HTTP/1.1 200 OK Server: Lotus-Domino Date: Wed, 15 Jul 2015 20:31:13 GMT Connection: close Content-Type: application/json; charset=utf-8 Content-Length: 266

{“error”:{“text”:“[Error.REST4Documents] 27, CLASS:JSONREADER<PARSE: line 131> ERROR: 1000: Invalid JSON format. (Block character mismatch ASCII(77,114) M├╝ller… Context: Current character = ‘M’; Previous character = ‘M’; Remaining string = ‘M├╝ller’.”}}

Ignore the fact that the return is an error as quite naturally the JSON parser complains about the single word “Müller”,

HOWEVER, please note what the context document received … “M├╝ller”

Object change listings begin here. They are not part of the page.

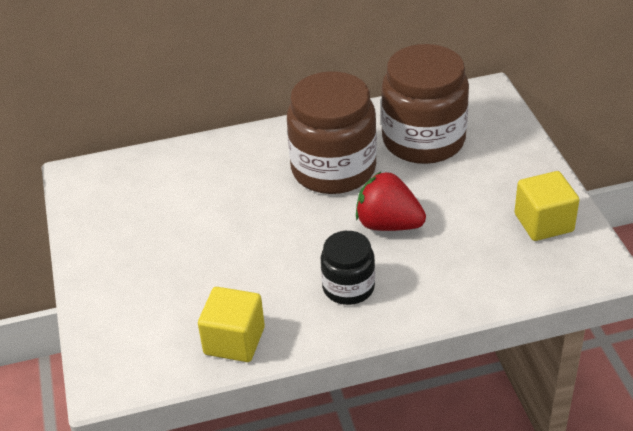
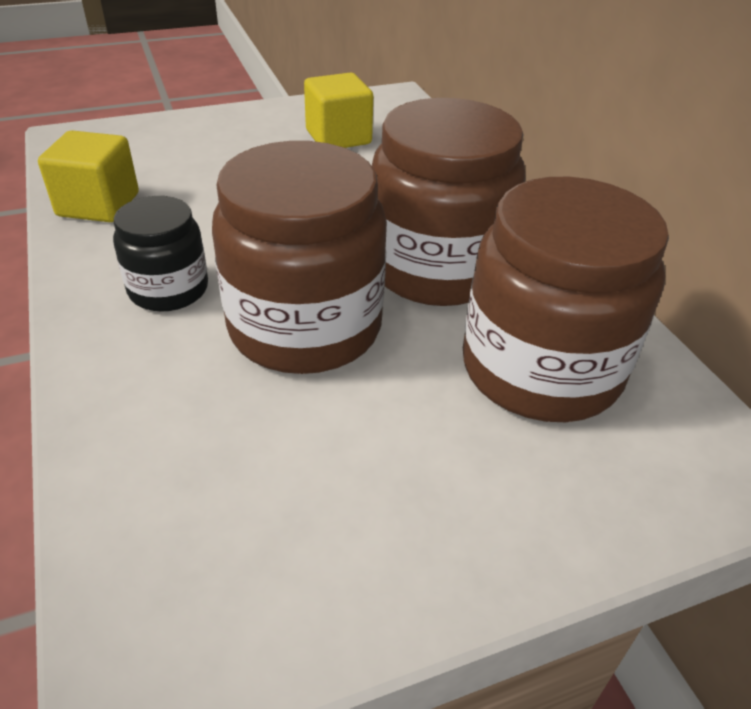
camera: 80 degrees right, 0 degrees up
red strawberry [356,171,426,231] -> brown jar [212,141,387,374]
yellow cube [515,171,579,241] -> yellow cube moved to [304,72,373,148]

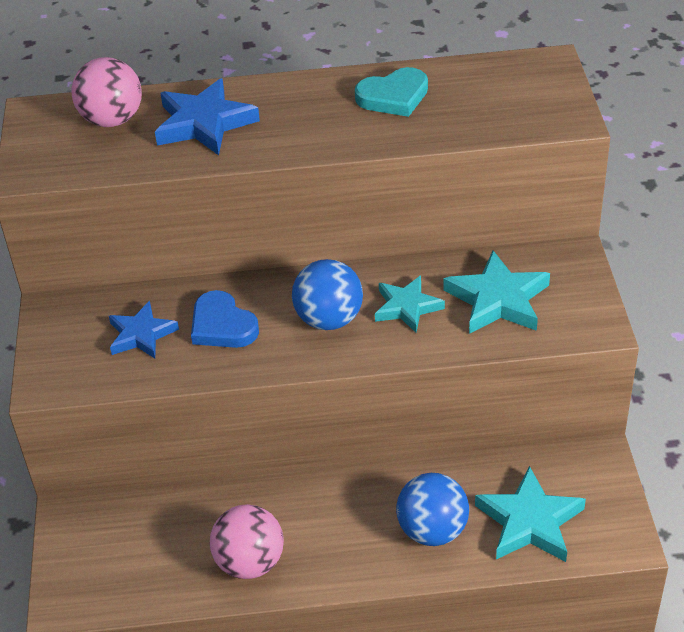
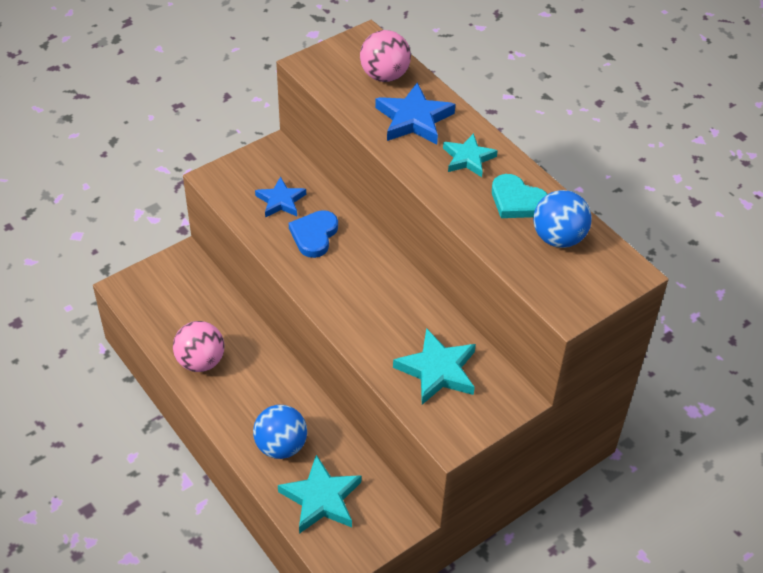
camera: 55 degrees right, 5 degrees up
blue ball [292,259,363,330] -> blue ball moved to [533,190,592,248]
turquoise star [375,275,445,333] -> turquoise star moved to [443,133,498,177]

Whatever I do from a sending point of view, change in content type or change in charset, the result is the same or similar,

I get funny characters instead of the German Umlaute.

The only way I get a result I can eventually work with is to use application/x-www-form-urlencoded,

in which case all UTF-8 characters that are not 1 byte length are encoded with %hex%hex.

I have not yet tried if I can work around the problem using this method with @URLDecode to get my proper UTF-8 JSON data with correct German Umlaute,

but then again, it is quite some overhead for something that should work without any decoding requirement.

Is there something I’m missing (server side settings), specific character code to be used other than UTF-8? Or is this simply a bug in Domino?

hcl-bot · July 22, 2015, 11:28pm

Subject: JSON snapps classes

Hi,

I see you are using the JSON Lotusscript classes from OpenNTF. I just rewrote them for performance reasons, however, they might also address your problem.
The original used the standard Lotusscript string handling functions. These are slow.
The rewrite gobbles up the JSON via a NotesStream and then uses Unicode (via Uni) to parse and build (via UChr$) the objects.
Parsing speed is now 150.000 JSON chars/sec instead of 30.000 JSON char/sec.
I haven’t completely finished (when an error happens, the entire stack of errors is shown instead of just the breadcrumb trail) but you’re welcome to try the code.

Oh dearie me I cannot post it here. I’ll try to find you… Or try and find me…

hcl-bot · July 16, 2015, 5:52am

Subject: Pardon my ignorance…

I haven’t been for a while on the IBM pages…where do I find the list of SPRs and where do I create a PMR?

IGNORE. Figured it out.

hcl-bot · July 15, 2015, 4:31pm

Subject: I’d create a PMR and reference SPR PHEY9Y9HTR

SPR PHEY9Y9HTR was created in the last week and looks pretty similar to this. No resolution at this time.